> _EXERCISE_: Please reproduce, exactly and with nothing added, the line containing "(587, 304) none -> [311,897,336,911] the" and every line after it to the end of the records.

> _GIVEN ENTRIES_:
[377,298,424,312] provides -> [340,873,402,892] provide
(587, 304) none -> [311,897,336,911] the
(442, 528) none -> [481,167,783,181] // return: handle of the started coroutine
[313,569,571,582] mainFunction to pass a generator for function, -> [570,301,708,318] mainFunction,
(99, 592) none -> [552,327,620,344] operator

> _TASK ANSWER_:
(587, 304) none -> [311,897,336,911] the
(442, 528) none -> [481,167,783,181] // return: handle of the started coroutine
[313,569,571,582] mainFunction to pass a generator for function, -> [570,301,708,318] mainFunction,
(99, 592) none -> [552,327,620,344] operator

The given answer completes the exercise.